* INPUT DATA:
▼
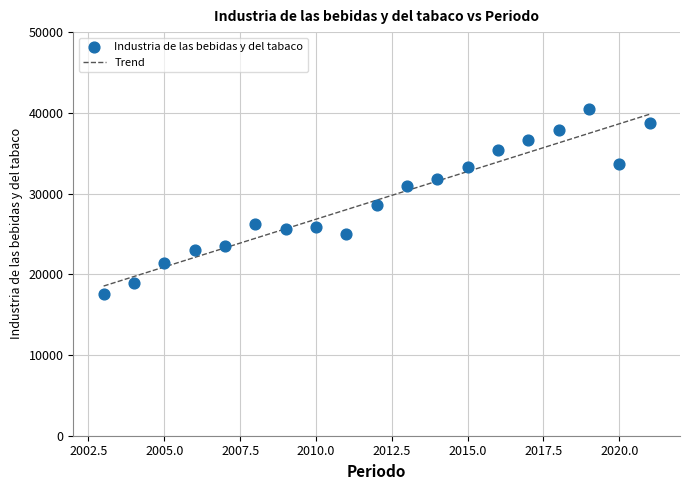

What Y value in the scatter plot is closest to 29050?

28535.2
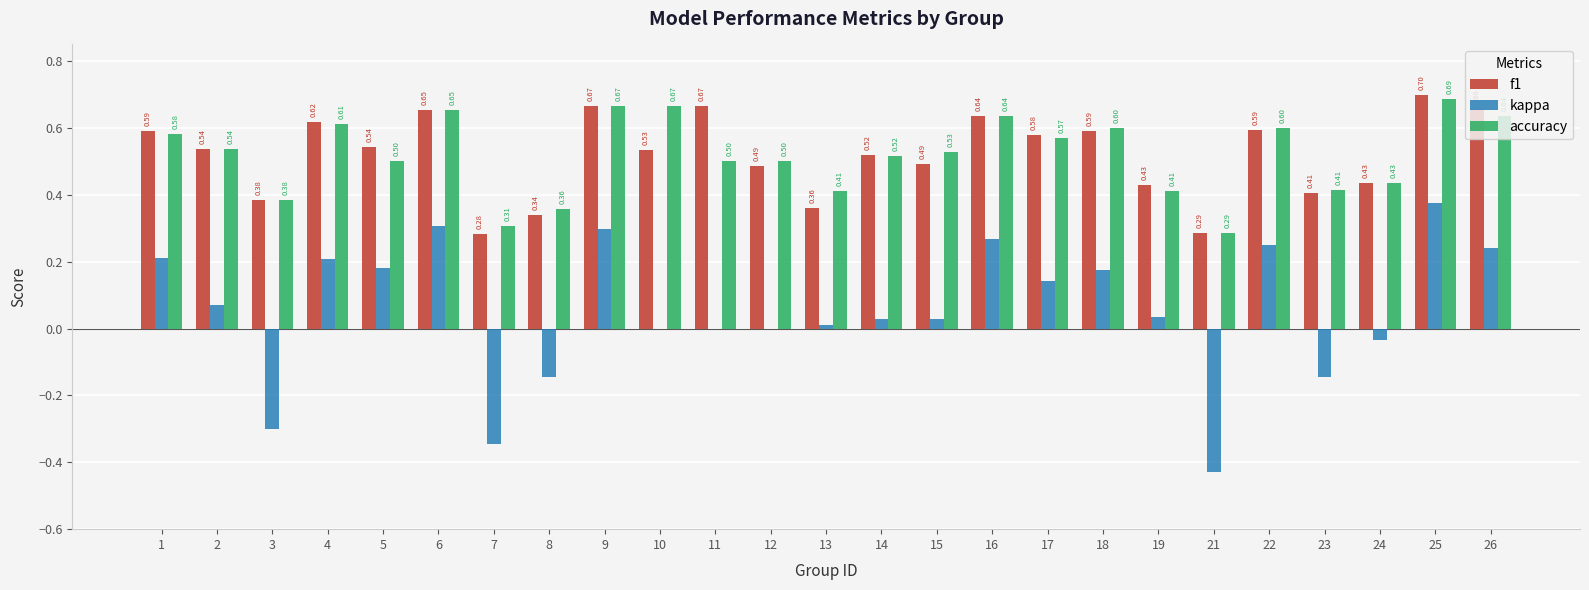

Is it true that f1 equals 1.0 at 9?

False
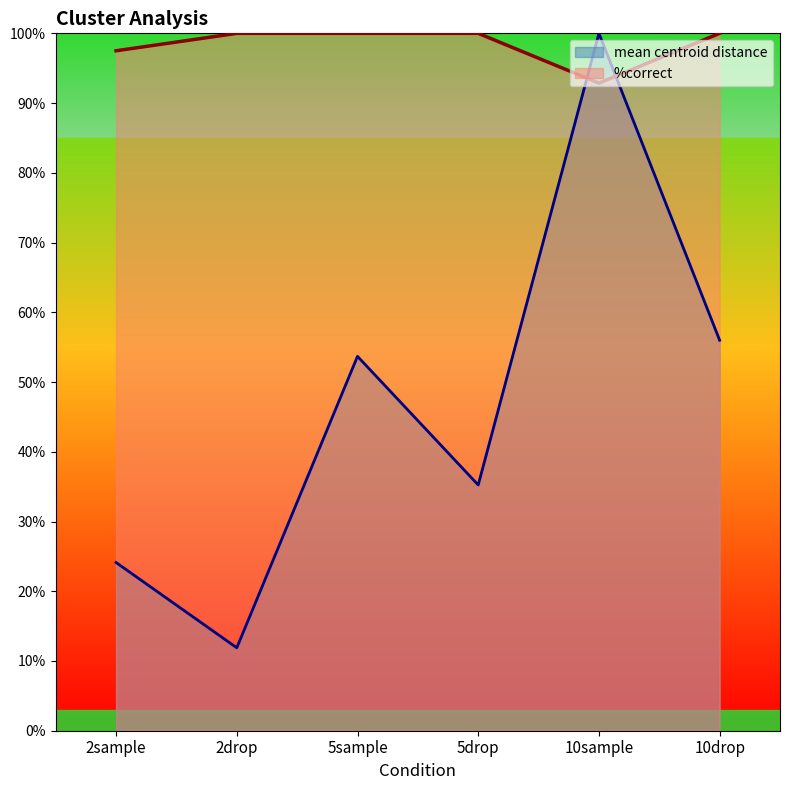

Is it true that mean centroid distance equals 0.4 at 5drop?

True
▲
▼
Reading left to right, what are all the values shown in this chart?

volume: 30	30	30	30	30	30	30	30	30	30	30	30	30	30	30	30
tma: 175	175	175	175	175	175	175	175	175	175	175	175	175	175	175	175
▲
* THE TASK: Determine how many lines of the listing above contain the string "that", treating uppercase and lowercase as distinct. Reply with the number alone.

* ANSWER BOX: 2